**What you should do**
Can you update the text on kindness and child rearing, giving everything from "The demand today" down to "individuality from repression." again with "tasks" changed to "chores"?

**Document section**
..............................

When kindness is unkind


I know this is long, but its so worth reading. It was written in 1913 by J.R. Miller but as you read it, it is more than relevant to 2017.  We spend a great deal of time minimise our children's suffering, accidents or even fights with their siblings so our children are happy and have an easy life, however what we aren't teaching them is resiliences, problem solving skills and that they will face issues they must deal with and it will be painful. This needs to start early and for the first time we have a generation of children who have been wrapped in cotton wool and will find life much harder to cope with compared to previous generations.

We also have a generation of children that have wrapped their parents around their fingers and the child's happiness is paramount regardless of anything else. We no longer let children play games where there are winner and looses so they don't get upset. Even sports have been altered so they aren't too rough. They ask and they get and we don't see anything wrong in this. 

The loving-kindness of God is the most perfect illustration of love. God is never unkind — he cannot be unkind. Yet he never indulges his children. 

❋❋❋❋❋❋❋❋


The demand today is that all things should be made easy. It is so in homes. Nothing must be hard for children. They must be tenderly nurtured. Their burdens must not be made too heavy. Their tasks must not be made too exacting. Their wishes must never be refused. Even their whims must be gratified. A writer gives an example of the way this method of child training is carried out. "O George," spoke a young mother in a tone of rebuke to her husband, who had been reproving the little daughter of the household, "you said, 'Don't!' just now to Dorothy. How could you? Just think what you have done! You have interfered with her individuality." It may not always be with the same deliberate thought, that mothers never deny a child anything. Not always is the motive to preserve the child's individuality from repression.

..............................

Excerpts from a dataset

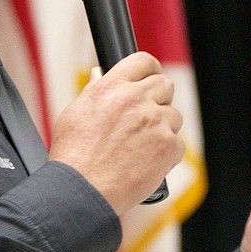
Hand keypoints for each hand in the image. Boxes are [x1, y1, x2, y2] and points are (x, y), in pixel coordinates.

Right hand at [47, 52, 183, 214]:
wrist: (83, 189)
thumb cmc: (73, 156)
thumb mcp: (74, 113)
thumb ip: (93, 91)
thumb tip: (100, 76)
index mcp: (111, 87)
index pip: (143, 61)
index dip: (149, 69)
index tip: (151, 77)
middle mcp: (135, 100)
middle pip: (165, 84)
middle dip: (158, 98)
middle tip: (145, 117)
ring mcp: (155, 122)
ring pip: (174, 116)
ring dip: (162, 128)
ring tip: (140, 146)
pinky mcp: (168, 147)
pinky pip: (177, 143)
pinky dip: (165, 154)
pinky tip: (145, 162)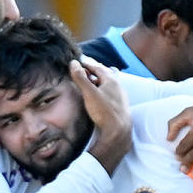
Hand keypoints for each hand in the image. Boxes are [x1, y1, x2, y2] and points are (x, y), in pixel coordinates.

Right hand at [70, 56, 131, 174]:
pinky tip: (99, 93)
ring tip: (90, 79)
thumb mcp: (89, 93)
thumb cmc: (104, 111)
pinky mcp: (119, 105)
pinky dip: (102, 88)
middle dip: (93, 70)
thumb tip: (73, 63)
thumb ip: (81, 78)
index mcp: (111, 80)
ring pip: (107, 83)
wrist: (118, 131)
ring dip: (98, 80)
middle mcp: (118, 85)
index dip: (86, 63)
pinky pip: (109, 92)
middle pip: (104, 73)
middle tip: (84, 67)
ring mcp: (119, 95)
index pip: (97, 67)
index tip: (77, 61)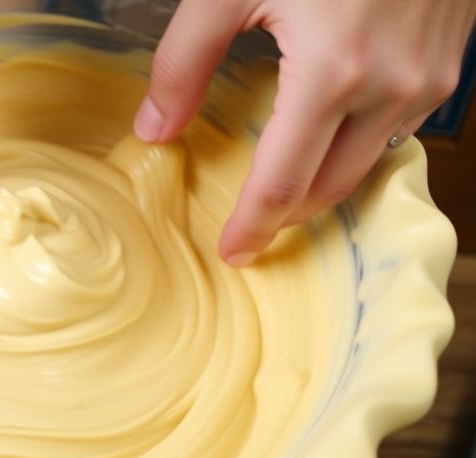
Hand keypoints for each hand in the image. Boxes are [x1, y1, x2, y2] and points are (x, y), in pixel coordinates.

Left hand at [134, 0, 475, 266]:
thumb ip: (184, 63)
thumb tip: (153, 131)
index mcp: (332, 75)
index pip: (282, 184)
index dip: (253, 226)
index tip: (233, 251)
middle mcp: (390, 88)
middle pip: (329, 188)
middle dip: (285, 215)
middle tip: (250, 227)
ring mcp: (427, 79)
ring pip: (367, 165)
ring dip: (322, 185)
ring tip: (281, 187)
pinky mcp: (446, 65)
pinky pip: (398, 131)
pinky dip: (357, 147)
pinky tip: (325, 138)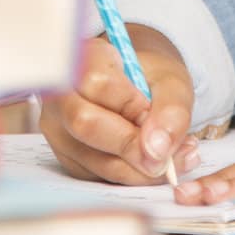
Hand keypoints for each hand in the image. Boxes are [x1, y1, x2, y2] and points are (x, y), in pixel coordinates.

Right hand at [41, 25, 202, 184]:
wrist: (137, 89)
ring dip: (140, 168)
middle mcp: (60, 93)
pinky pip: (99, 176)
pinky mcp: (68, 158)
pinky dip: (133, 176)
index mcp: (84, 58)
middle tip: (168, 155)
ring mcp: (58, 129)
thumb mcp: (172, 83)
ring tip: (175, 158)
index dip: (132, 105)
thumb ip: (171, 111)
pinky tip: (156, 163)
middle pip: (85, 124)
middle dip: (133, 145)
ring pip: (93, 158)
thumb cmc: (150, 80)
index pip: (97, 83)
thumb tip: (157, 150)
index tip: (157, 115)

..............................

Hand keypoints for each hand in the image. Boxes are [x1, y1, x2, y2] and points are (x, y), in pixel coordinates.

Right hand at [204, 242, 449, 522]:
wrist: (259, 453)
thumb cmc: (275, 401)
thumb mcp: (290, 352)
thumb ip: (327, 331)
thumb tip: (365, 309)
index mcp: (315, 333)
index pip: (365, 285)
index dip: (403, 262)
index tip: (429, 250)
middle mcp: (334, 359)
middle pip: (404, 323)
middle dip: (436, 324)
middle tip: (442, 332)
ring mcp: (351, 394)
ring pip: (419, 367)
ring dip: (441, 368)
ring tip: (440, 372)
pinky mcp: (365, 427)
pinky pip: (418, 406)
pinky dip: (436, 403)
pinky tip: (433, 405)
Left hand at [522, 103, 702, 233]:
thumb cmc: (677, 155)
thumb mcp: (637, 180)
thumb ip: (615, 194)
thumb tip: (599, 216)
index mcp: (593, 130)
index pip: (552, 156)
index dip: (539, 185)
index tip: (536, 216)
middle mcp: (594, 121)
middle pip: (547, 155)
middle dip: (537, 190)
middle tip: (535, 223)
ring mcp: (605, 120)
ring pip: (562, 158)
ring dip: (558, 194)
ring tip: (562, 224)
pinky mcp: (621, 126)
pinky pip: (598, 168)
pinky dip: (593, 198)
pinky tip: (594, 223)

..............................

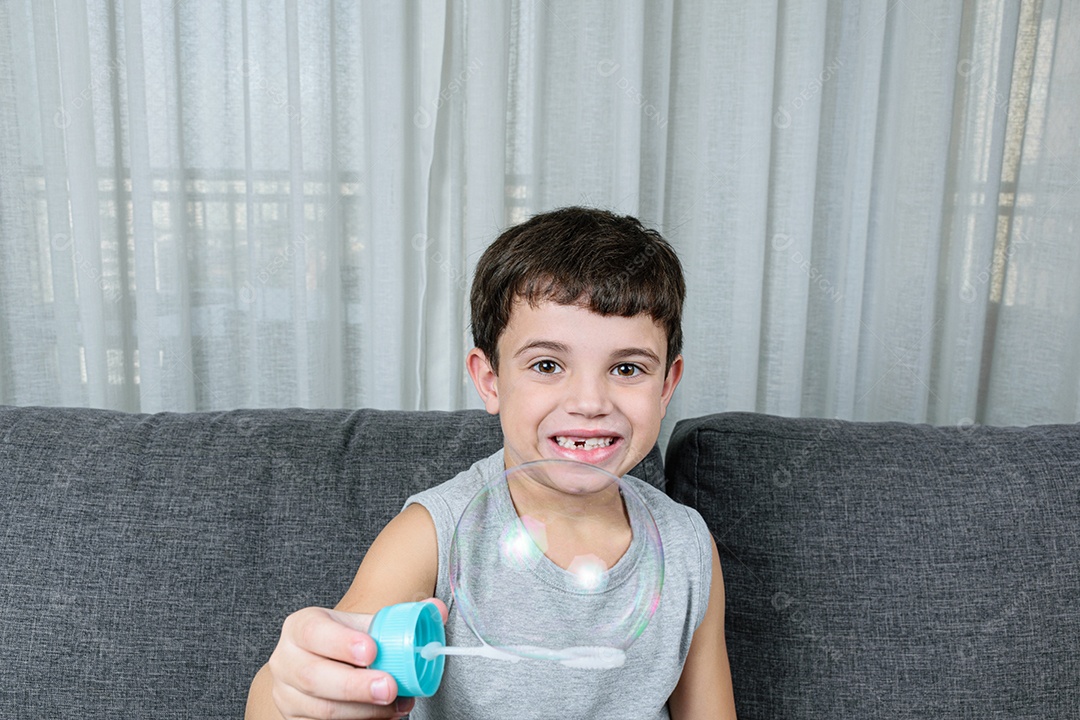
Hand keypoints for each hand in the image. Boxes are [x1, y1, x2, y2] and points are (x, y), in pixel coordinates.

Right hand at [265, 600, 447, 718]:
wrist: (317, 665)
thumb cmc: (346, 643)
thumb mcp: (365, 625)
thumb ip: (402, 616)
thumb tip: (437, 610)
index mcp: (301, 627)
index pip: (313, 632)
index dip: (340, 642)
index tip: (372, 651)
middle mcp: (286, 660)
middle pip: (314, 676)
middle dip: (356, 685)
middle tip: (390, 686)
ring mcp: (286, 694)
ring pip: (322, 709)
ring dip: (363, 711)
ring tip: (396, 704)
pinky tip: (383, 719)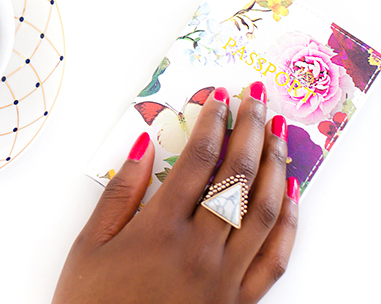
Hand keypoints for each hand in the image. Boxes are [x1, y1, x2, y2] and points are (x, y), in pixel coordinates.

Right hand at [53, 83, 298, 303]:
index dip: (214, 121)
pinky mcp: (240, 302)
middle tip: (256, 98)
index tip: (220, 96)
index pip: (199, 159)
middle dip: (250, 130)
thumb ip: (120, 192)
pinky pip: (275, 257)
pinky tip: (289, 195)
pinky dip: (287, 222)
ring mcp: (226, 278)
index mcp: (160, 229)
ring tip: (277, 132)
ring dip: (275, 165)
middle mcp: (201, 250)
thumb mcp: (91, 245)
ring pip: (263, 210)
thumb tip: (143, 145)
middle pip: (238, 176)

..............................

**Answer to this exercise**
The demand today is that all things should be made easy. It is so in homes. Nothing must be hard for children. They must be tenderly nurtured. Their burdens must not be made too heavy. Their chores must not be made too exacting. Their wishes must never be refused. Even their whims must be gratified. A writer gives an example of the way this method of child training is carried out. "O George," spoke a young mother in a tone of rebuke to her husband, who had been reproving the little daughter of the household, "you said, 'Don't!' just now to Dorothy. How could you? Just think what you have done! You have interfered with her individuality." It may not always be with the same deliberate thought, that mothers never deny a child anything. Not always is the motive to preserve the child's individuality from repression.